Pat I don't want to get into a debate, but I would definitely not label kettlebell sport as soft style (witness the video above).
As far as training for kettlebell spor, the way Valery recommends (I have done his certs and competed in my first kettlebell sport meet this year) is one set of jerks, one set of snatches done 5-6 days a week.
You would start at 5 minutes for the jerk, working at 6 rpm and then build the time up to 7 minutes. Once you can do that, up the rpm and drop back to 5 minutes.
Similar for snatch. 6 minute sets to start, one hand change, start around 12-14 rpm and build up to 16-18 rpm. Then gradually increase to 8 minutes.

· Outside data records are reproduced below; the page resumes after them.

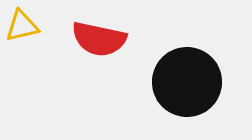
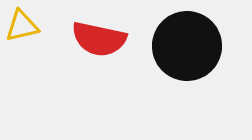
black circle: moved 36 px up
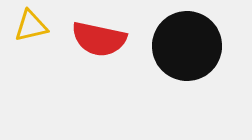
yellow triangle: moved 9 px right
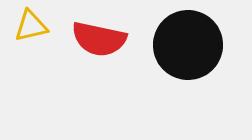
black circle: moved 1 px right, 1 px up
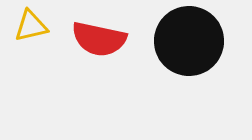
black circle: moved 1 px right, 4 px up
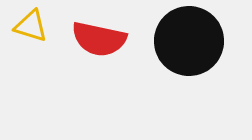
yellow triangle: rotated 30 degrees clockwise
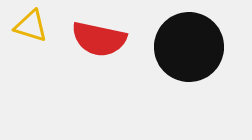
black circle: moved 6 px down
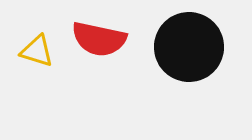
yellow triangle: moved 6 px right, 25 px down
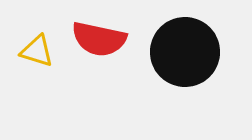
black circle: moved 4 px left, 5 px down
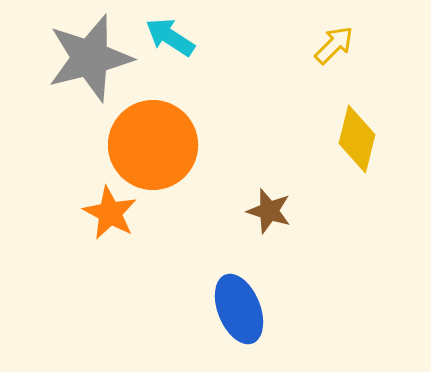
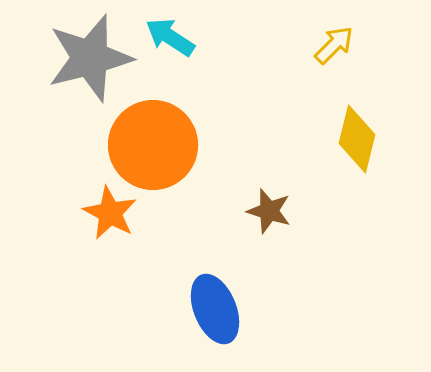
blue ellipse: moved 24 px left
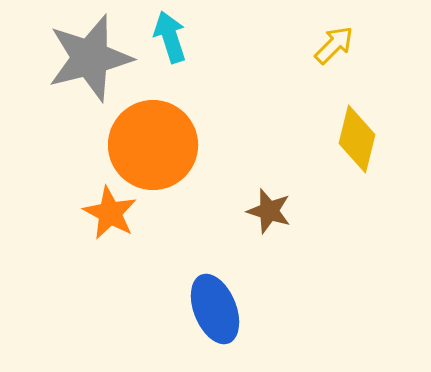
cyan arrow: rotated 39 degrees clockwise
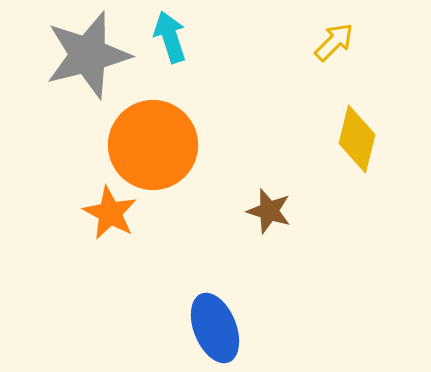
yellow arrow: moved 3 px up
gray star: moved 2 px left, 3 px up
blue ellipse: moved 19 px down
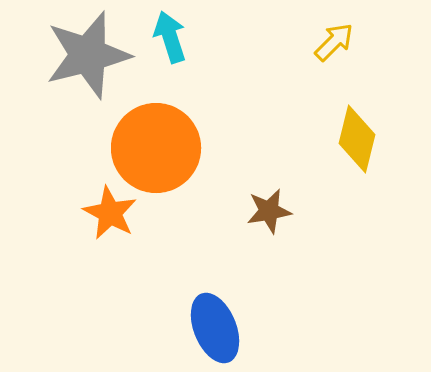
orange circle: moved 3 px right, 3 px down
brown star: rotated 27 degrees counterclockwise
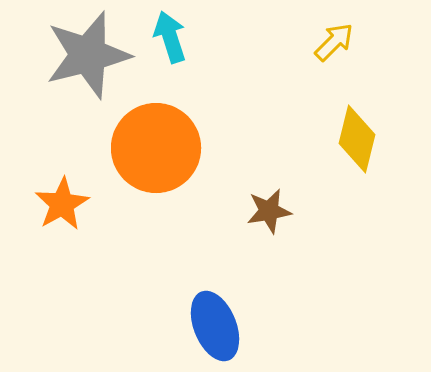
orange star: moved 48 px left, 9 px up; rotated 14 degrees clockwise
blue ellipse: moved 2 px up
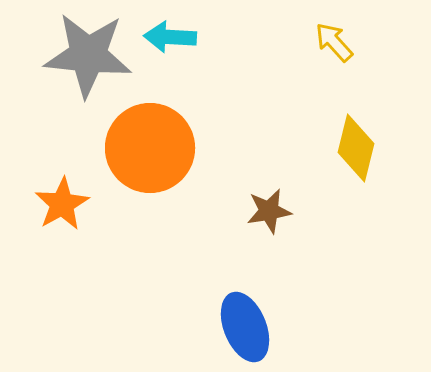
cyan arrow: rotated 69 degrees counterclockwise
yellow arrow: rotated 87 degrees counterclockwise
gray star: rotated 20 degrees clockwise
yellow diamond: moved 1 px left, 9 px down
orange circle: moved 6 px left
blue ellipse: moved 30 px right, 1 px down
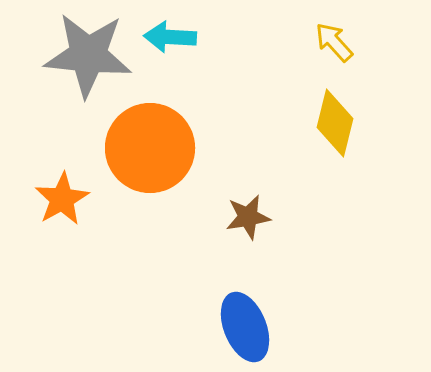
yellow diamond: moved 21 px left, 25 px up
orange star: moved 5 px up
brown star: moved 21 px left, 6 px down
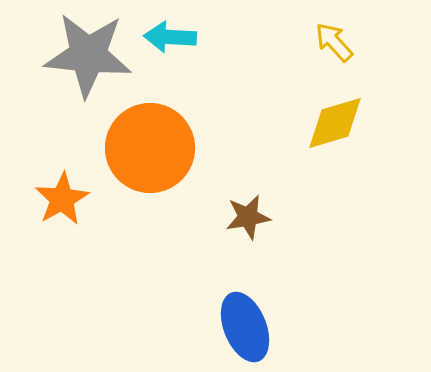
yellow diamond: rotated 60 degrees clockwise
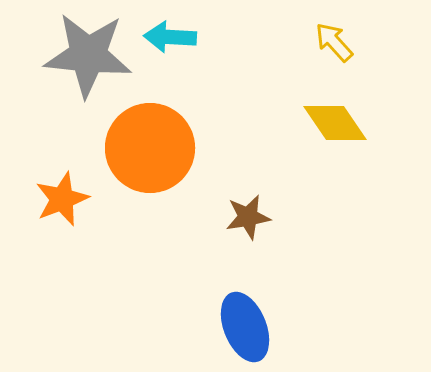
yellow diamond: rotated 72 degrees clockwise
orange star: rotated 8 degrees clockwise
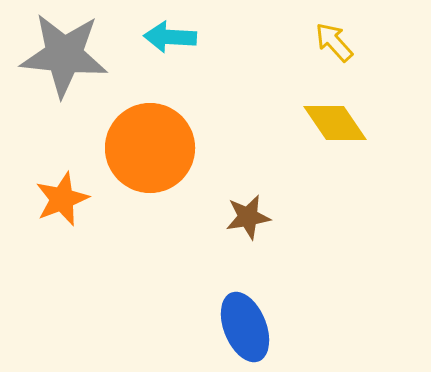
gray star: moved 24 px left
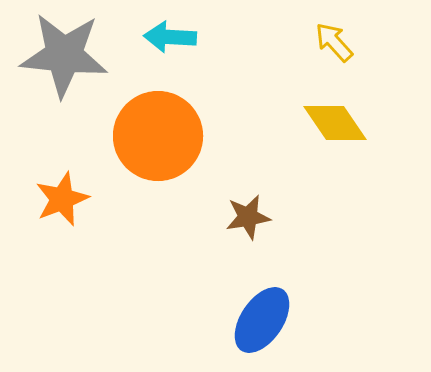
orange circle: moved 8 px right, 12 px up
blue ellipse: moved 17 px right, 7 px up; rotated 56 degrees clockwise
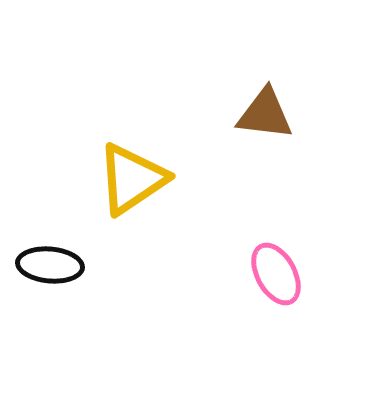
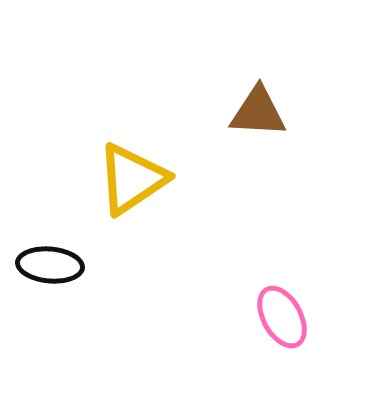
brown triangle: moved 7 px left, 2 px up; rotated 4 degrees counterclockwise
pink ellipse: moved 6 px right, 43 px down
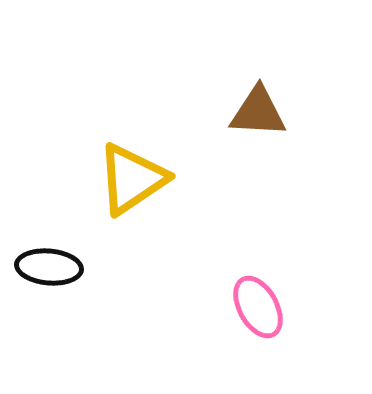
black ellipse: moved 1 px left, 2 px down
pink ellipse: moved 24 px left, 10 px up
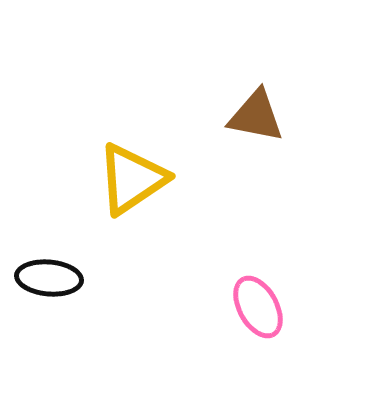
brown triangle: moved 2 px left, 4 px down; rotated 8 degrees clockwise
black ellipse: moved 11 px down
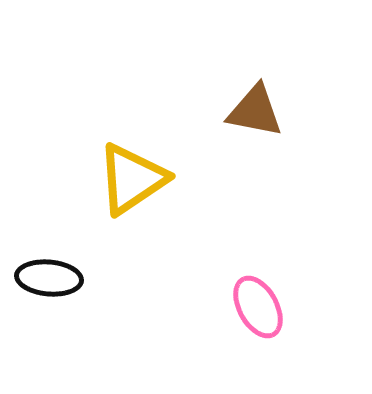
brown triangle: moved 1 px left, 5 px up
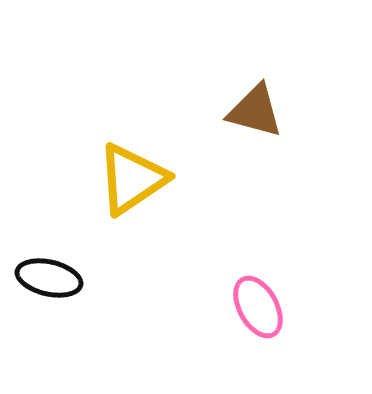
brown triangle: rotated 4 degrees clockwise
black ellipse: rotated 8 degrees clockwise
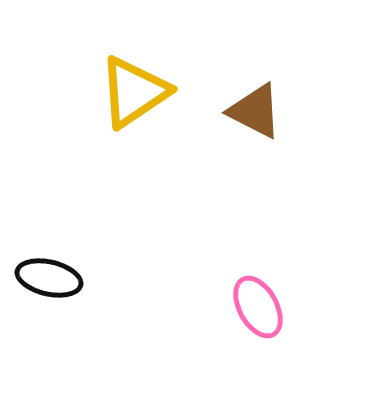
brown triangle: rotated 12 degrees clockwise
yellow triangle: moved 2 px right, 87 px up
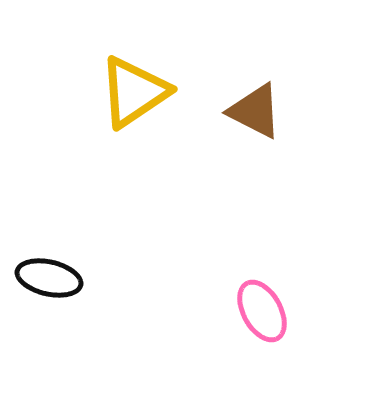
pink ellipse: moved 4 px right, 4 px down
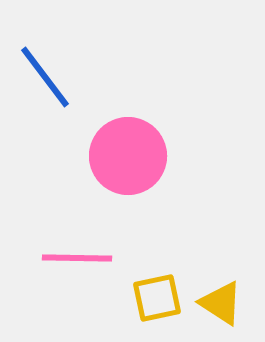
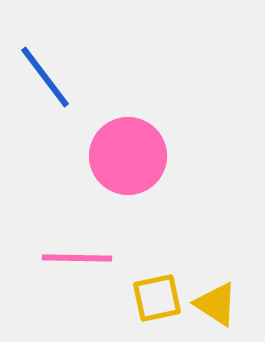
yellow triangle: moved 5 px left, 1 px down
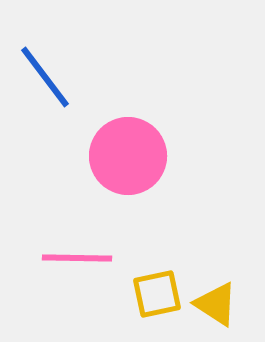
yellow square: moved 4 px up
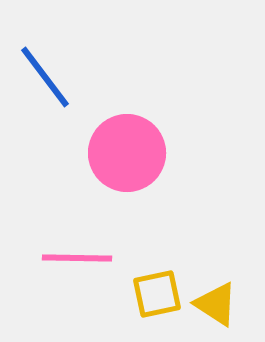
pink circle: moved 1 px left, 3 px up
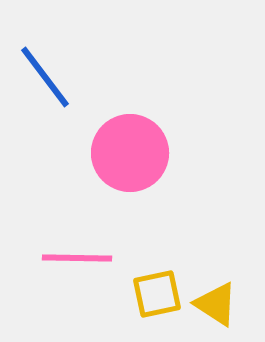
pink circle: moved 3 px right
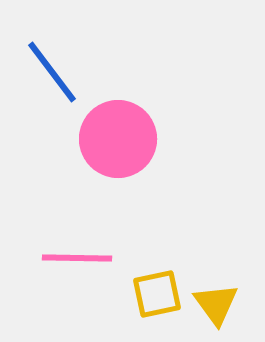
blue line: moved 7 px right, 5 px up
pink circle: moved 12 px left, 14 px up
yellow triangle: rotated 21 degrees clockwise
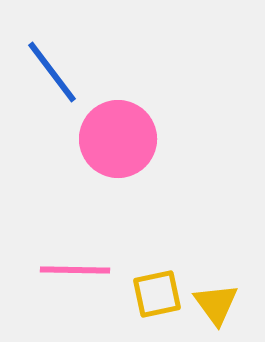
pink line: moved 2 px left, 12 px down
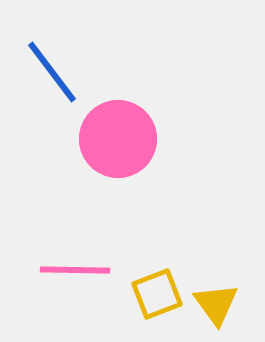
yellow square: rotated 9 degrees counterclockwise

Once you have the basic technique down and can do a decent volume, you would add in heavy (4-12 kg heavier than your working weight) one arm jerks (one set of 10-20 per hand) and swings (1-2 sets of up to 50 reps per hand).
If you are doing long cycle, you would replace the jerks with long cycle, and possibly the snatches with cleans - if you need the extra work.
I'd highly recommend going to the WKC store and downloading Valery's video "An Introduction to Kettlebells". It covers a lot of technique points that are important for safe lifting. If you can get a WKC coach in your area for a couple of sessions, that would help tremendously too.
Also check out Scott Shetler's book "Kettlebells for Sport and Fitness", it outlines a lot of training templates, including modified Westside and 5/3/1 type programs with kettlebells as well as kettlebell sport templates.
As far as 'regular' strength work, I was relatively strong, not earth shattering, but deadlifted 229 kg at 87 kg and squatted 150 kg before starting kettlebell sport training, but it's a different ball game with the 'bells.
Your limiting factor isn't strength if you come from a weights background, it's technique, speed and endurance in varying degrees of each. I work solely with the 'bells now and you'll find that is the fastest way to make progress, whether you want to compete or not.
Of course, if you are training solely for enjoyment and fitness, and you enjoy barbell training, by all means, include it, but most top end kettlebell sport lifters do little to no barbell training (*outside of 'jumping squats' to build the legs for jerks).
Remember the joints take a longer time to adapt to the high volume of lifting, so don't be in a rush.